The mystery of the ‘six-headed chief’ has puzzled archaeologists for a couple of decades. After a dig at St. Colman’s church in the Scottish Highlands back in 1997 uncovered the bones of a warrior along with 4 extra skulls and a whole other buried person, experts were left baffled by this odd burial arrangement. Who were they? Why were they buried in this odd manner, creating the effect that this fallen fighter had six heads? The truth turned out to be rather mundane, but quite touching.

This seems to have been a family grave plot. DNA analysis has uncovered that all save one of the different skeletons were of multiple generations of the same family, including a father and son. The outlier? This was the skull of a man who lived much earlier (around the 8th century, the related skeletons were dated as dying between the 13th and 15th centuries). It seems that this skull belonged to a Pictish monk and was probably buried as a holy relic with the fallen warrior family.[8]

2Great Minds (Think Stupid Things, Sometimes)

Isaac Newton knew a thing or two about science. ‘How to cure the plague’ was not one of the things he knew. A recent auction had a very interesting lot, a wonderful piece of Newton memorabilia – celebrating ‘kooky’ Isaac Newton, not ‘genius who ushered in modern enlightened science’ Isaac Newton. The hand-written pages detail his idea for treating the ‘Black Death’… toad puke lozenges.

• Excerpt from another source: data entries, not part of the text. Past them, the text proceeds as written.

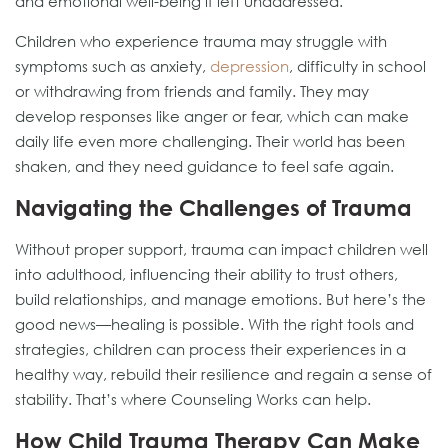
and emotional well-being if left unaddressed.
Children who experience trauma may struggle with
symptoms such as anxiety,
depression
, difficulty in school
or withdrawing from friends and family. They may
develop responses like anger or fear, which can make
daily life even more challenging. Their world has been
shaken, and they need guidance to feel safe again.
Navigating the Challenges of Trauma
Without proper support, trauma can impact children well
into adulthood, influencing their ability to trust others,
build relationships, and manage emotions. But here’s the
good news—healing is possible. With the right tools and
strategies, children can process their experiences in a
healthy way, rebuild their resilience and regain a sense of
stability. That’s where Counseling Works can help.
How Child Trauma Therapy Can Make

First, according to the genius, you suspend a toad by the legs inside a chimney for three days until it vomits up various bugs. These bugs should be captured in a dish of yellow wax. When the toad dies, you must grind it into a powder and mix the whole shebang together, forming little lozenges. You then wear these pukey amulets around the bubo-covered, blackening area. This should cure you… how hard did that apple hit his head?[9]

1Not The Parthenon


We seem to have 2,000-year-old egg on our faces. Dutch researchers have unveiled that, since Roman times, we’ve been using the wrong name for one of the world’s most famous monuments.

Jarnick van Rookhuijzen, an archaeologist from the University of Utrecht, discovered that the nearby Erechtheion was probably the ‘true’ Parthenon, being a more likely fit for the word’s meaning (‘a room for virgins’). So what was the Parthenon actually called? According to van Rookhuijzen et al, ‘Hekatompedos’ (‘100 ft-long room’) fits better.

Imagine the Sphinx was actually called the ‘Great Pyramid’! And the Great Pyramid at Giza was actually known as ‘The Big Pointy Alien Base of Giza’.